Repeat this stretch __________ times. Complete this stretch __________ times per day.

STRETCH – Iliotibial Band

  • On the floor or bed, lie on your side so your right / left leg is on top. Bend your knee and grab your ankle.

  • Slowly bring your knee back so that your thigh is in line with your trunk. Keep your heel at your buttocks and gently arch your back so your head, shoulders and hips line up.

  • Slowly lower your leg so that your knee approaches the floor/bed until you feel a gentle stretch on the outside of your right / left thigh. If you do not feel a stretch and your knee will not fall farther, place the heel of your opposite foot on top of your knee and pull your thigh down farther.

  • Hold this stretch for __________ seconds.

Repeat __________ times. Complete __________ times per day.

STRENGTHENING EXERCISES - Piriformis Syndrome

These are some of the caregiver again or until your symptoms are resolved. Remember:

  • Strong muscles with good endurance tolerate stress better.

  • Do the exercises as initially prescribed by your caregiver. Progress slowly with each exercise, gradually increasing the number of repetitions and weight used under their guidance.

STRENGTH - Hip Abductors, Straight Leg Raises

Be aware of your form throughout the entire exercise so that you exercise the correct muscles. Sloppy form means that you are not strengthening the correct muscles.

  • Lie on your side so that your head, shoulders, knee and hip line up. You may bend your lower knee to help maintain your balance. Your right / left leg should be on top.

  • Roll your hips slightly forward, so that your hips are stacked directly over each other and your right / left knee is facing forward.

  • Lift your top leg up 4-6 inches, leading with your heel. Be sure that your foot does not drift forward or that your knee does not roll toward the ceiling.

  • Hold this position for __________ seconds. You should feel the muscles in your outer hip lifting (you may not notice this until your leg begins to tire).

  • Slowly lower your leg to the starting position. Allow the muscles to fully relax before beginning the next repetition.

Repeat __________ times. Complete this exercise __________ times per day.

STRENGTH - Hip Abductors, Quadriped

  • On a firm, lightly padded surface, position yourself on your hands and knees. Your hands should be directly below your shoulders and your knees should be directly below your hips.

  • Keeping your right / left knee bent, lift your leg out to the side. Keep your legs level and in line with your shoulders.

  • Position yourself on your hands and knees.

  • Hold for __________ seconds.

  • Keeping your trunk steady and your hips level, slowly lower your leg to the starting position.
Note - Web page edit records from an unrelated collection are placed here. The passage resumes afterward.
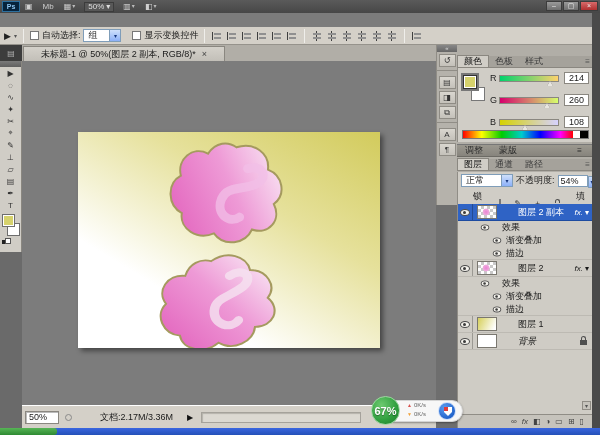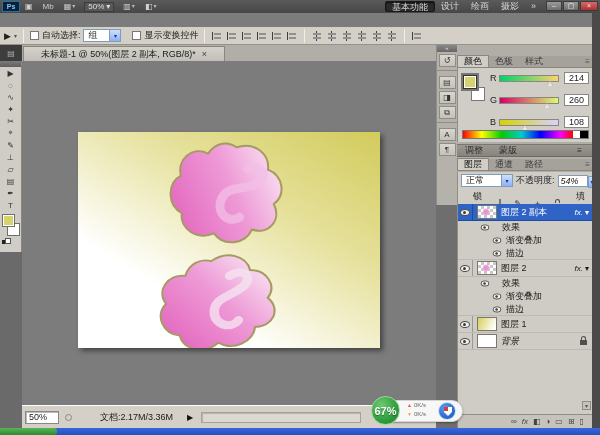--- a/index.html
+++ b/index.html
@@ -87,42 +87,42 @@
   #spectrum{position:absolute;left:4px;top:62px;width:127px;height:9px;border:1px solid #777;
     background:linear-gradient(90deg,#f00 0%,#ff0 15%,#0c0 31%,#0cc 47%,#00f 62%,#f0f 78%,#f00 88%,#fff 88%,#fff 94%,#000 94%,#000 100%);}
   #adjhdr{position:absolute;left:0;top:99px;width:135px;height:13px;background:linear-gradient(#9b988f,#87847d);
           display:flex;align-items:center;border-top:1px solid #777;border-bottom:1px solid #6c6a64;}
   #adjhdr span{padding:0 8px;color:#2c2c2c;}
   
   #layerspanel{position:absolute;left:0;top:114px;width:135px;height:269px;}
   #lctrl{position:absolute;left:0;top:13px;width:135px;height:32px;background:#d0cdc6;border-left:1px solid #908d86;}
   .lrow1{position:absolute;left:3px;top:2px;display:flex;align-items:center;gap:3px;width:130px;}
   .lrow2{position:absolute;left:15px;top:18px;display:flex;align-items:center;gap:14px;width:130px;}
-  .spin{width:30px;height:12px;background:#fff;border:1px solid #7f9db9;display:inline-flex;align-items:flex-start;justify-content:flex-start;padding-left:2px;position:relative;font-style:italic;}
+  .spin{width:30px;height:12px;background:#fff;border:1px solid #7f9db9;display:inline-flex;align-items:flex-start;justify-content:flex-start;padding-left:2px;position:relative;}
   .spin .arr{position:absolute;right:-10px;top:0;width:9px;height:12px;background:linear-gradient(#cfe0fb,#8cb0f8);border:1px solid #7f9db9;color:#17367f;font-size:6px;display:flex;align-items:center;justify-content:center;}
   .minicheck{width:9px;height:9px;background:conic-gradient(#aaa 25%,#fff 25% 50%,#aaa 50% 75%,#fff 75%);border:1px solid #777;}
   .miniglyph{font-size:8px;color:#333;}
   .locki{display:inline-block;width:7px;height:5px;background:#4f4f4f;position:relative;margin-top:4px;}
   .locki::before{content:"";position:absolute;left:1px;top:-4px;width:3px;height:3px;border:1px solid #4f4f4f;border-bottom:none;border-radius:3px 3px 0 0;}
   #llist{position:absolute;left:0;top:45px;width:135px;height:210px;background:#cfccc5;border-left:1px solid #908d86;overflow:hidden;}
   .lay{position:relative;width:135px;display:flex;align-items:center;border-bottom:1px solid #bdbab3;}
   .lay.main{height:17px;}
   .lay.sub{height:13px;border-bottom:none;}
   .lay.sel{background:#2f63c5;color:#fff;border-bottom:1px solid #1d4ba0;}
   .eyecell{width:15px;align-self:stretch;display:flex;align-items:center;justify-content:center;border-right:1px solid rgba(0,0,0,.25);}
   .eye{display:inline-block;width:10px;height:7px;border:1px solid #4a4a4a;border-radius:50%;background:#f4f2ec;position:relative;}
   .eye::after{content:"";position:absolute;left:2px;top:1px;width:3px;height:3px;border-radius:50%;background:#3c3c3c;}
   .thumb{width:20px;height:14px;border:1px solid #7a776f;background:#fff;margin:0 4px;}
   .thumb.checker{background-image:
      radial-gradient(circle at 45% 50%, #e983d2 0%, #efaade 26%, rgba(0,0,0,0) 33%),
      linear-gradient(45deg,#c9c9c9 25%,rgba(0,0,0,0) 25%,rgba(0,0,0,0) 75%,#c9c9c9 75%),
      linear-gradient(45deg,#c9c9c9 25%,rgba(0,0,0,0) 25%,rgba(0,0,0,0) 75%,#c9c9c9 75%);
      background-size:100% 100%,6px 6px,6px 6px;background-position:0 0,0 0,3px 3px;}
   .thumb.gradyellow{background:linear-gradient(115deg,#d8d262 5%,#ffffff 90%);}
-  .lname{white-space:nowrap;}
+  .lname{white-space:nowrap;margin-left:17px;}
   .fxbadge{margin-left:auto;margin-right:4px;font-style:italic;font-size:8px;display:flex;align-items:center;gap:2px;}
   .subind1{margin-left:7px;display:flex;align-items:center;gap:12px;}
   .subind2{margin-left:19px;display:flex;align-items:center;gap:4px;}
   .eyesm{transform:scale(.85);}
   #lbotbar{position:absolute;left:0;top:255px;width:135px;height:14px;background:#c6c3bc;border-top:1px solid #908d86;border-left:1px solid #908d86;
            display:flex;align-items:center;justify-content:flex-end;gap:5px;padding-right:8px;color:#444;font-size:8px;}
   #lscroll{position:absolute;right:1px;top:242px;width:9px;height:9px;background:#c6c3bc;border:1px solid #908d86;font-size:6px;color:#555;text-align:center;line-height:8px;}
   #rightborder{left:592px;top:13px;width:8px;height:415px;background:#4a4a4a;}
   
   #statusbar{left:22px;top:405px;width:414px;height:23px;background:#d4d0c8;border-top:1px solid #fff;display:flex;align-items:center;}
@@ -172,27 +172,20 @@
         <span class="dd">▾</span>
       </span>
     <span class="appico">
         <span>▥</span>
         <span class="dd">▾</span>
       </span>
     <span class="appico">
         <span>◧</span>
         <span class="dd">▾</span>
       </span>
-    <div id="wsgroup">
-      <span class="wsbtn active">基本功能</span>
-      <span class="wsbtn">设计</span>
-      <span class="wsbtn">绘画</span>
-      <span class="wsbtn">摄影</span>
-      <span class="wsbtn">»</span>
-    </div>
     <div id="winbtns">
       <span class="wbtn">–</span>
       <span class="wbtn">▢</span>
       <span class="wbtn close">×</span>
     </div>
   </div>
 
 
   <div id="optionsbar" class="abs">
     <span class="toolglyph">▶</span>

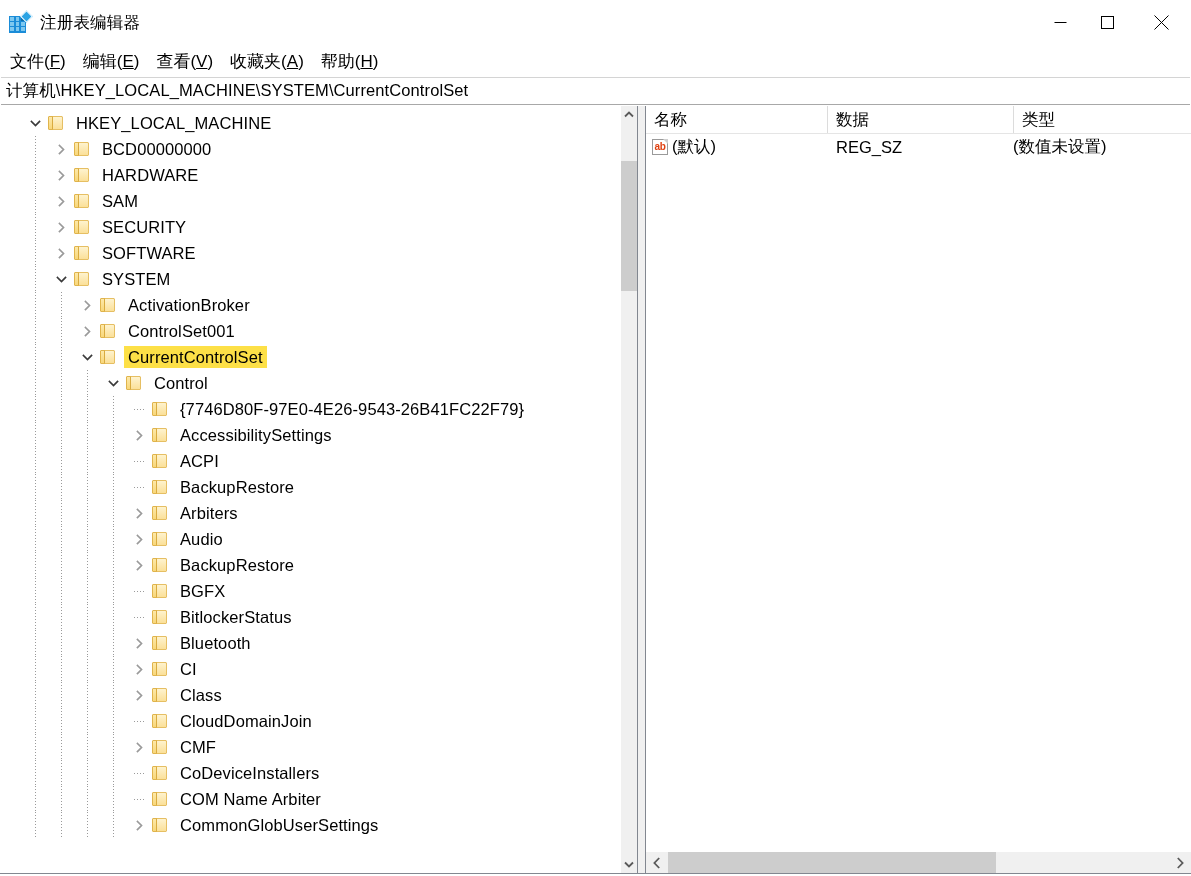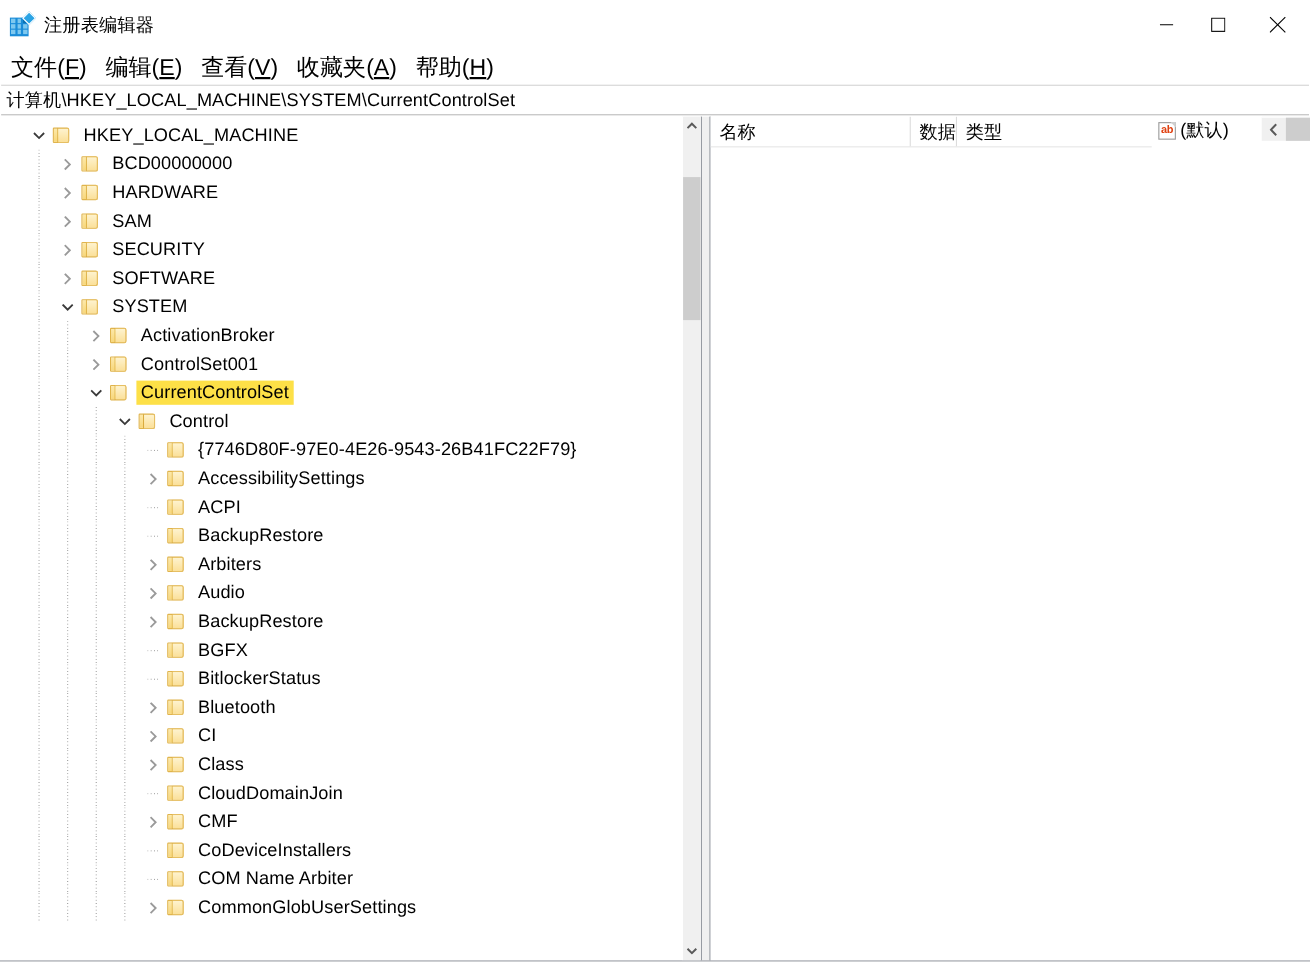--- a/index.html
+++ b/index.html
@@ -67,21 +67,21 @@
   .win-btn.close { width: 60px; }
 
   
   .menubar {
     height: 32px; min-height: 32px;
     background: #ffffff;
     display: flex; align-items: center;
     padding-left: 10px;
   }
   .menu-item {
-    font-size: 21px; color: #000000;
+    font-size: 17px; color: #000000;
     margin-right: 17px;
     white-space: nowrap; cursor: default;
     line-height: 1;
   }
   .menu-item .acc { text-decoration: underline; }
 
   
   .addressbar {
     height: 28px; min-height: 28px;
     margin: 0 1px;
@@ -196,21 +196,21 @@
   
   .splitter {
     width: 9px; min-width: 9px;
     background: #f0f0f0;
     border-left: 1px solid #828790;
     border-right: 1px solid #828790;
   }
 
   
   .values-pane {
-    flex: 1; display: flex; flex-direction: row;
+    flex: 1; display: flex; flex-direction: column;
     background: #ffffff;
     min-width: 0; overflow: hidden;
   }
   .col-headers {
     height: 28px; min-height: 28px;
     display: flex; align-items: stretch;
     background: #ffffff;
     border-bottom: 1px solid #e5e5e5;
   }
   .col-h {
Repeat __________ times. Complete this exercise __________ times per day.

STRENGTH - Hip Abductors, Standing

  • Tie one end of a rubber exercise band/tubing to a secure surface (table, pole) and tie a loop at the other end.

  • Place the loop around your right / left ankle. Keeping your ankle with the band directly opposite of the secured end, step away until there is tension in the tube/band.

  • Hold onto a chair as needed for balance.

  • Keeping your back upright, your shoulders over your hips, and your toes pointing forward, lift your right / left leg out to your side. Be sure to lift your leg with your hip muscles. Do not "throw" your leg or tip your body to lift your leg.

  • Slowly and with control, return to the starting position.

Repeat exercise __________ times. Complete this exercise __________ times per day.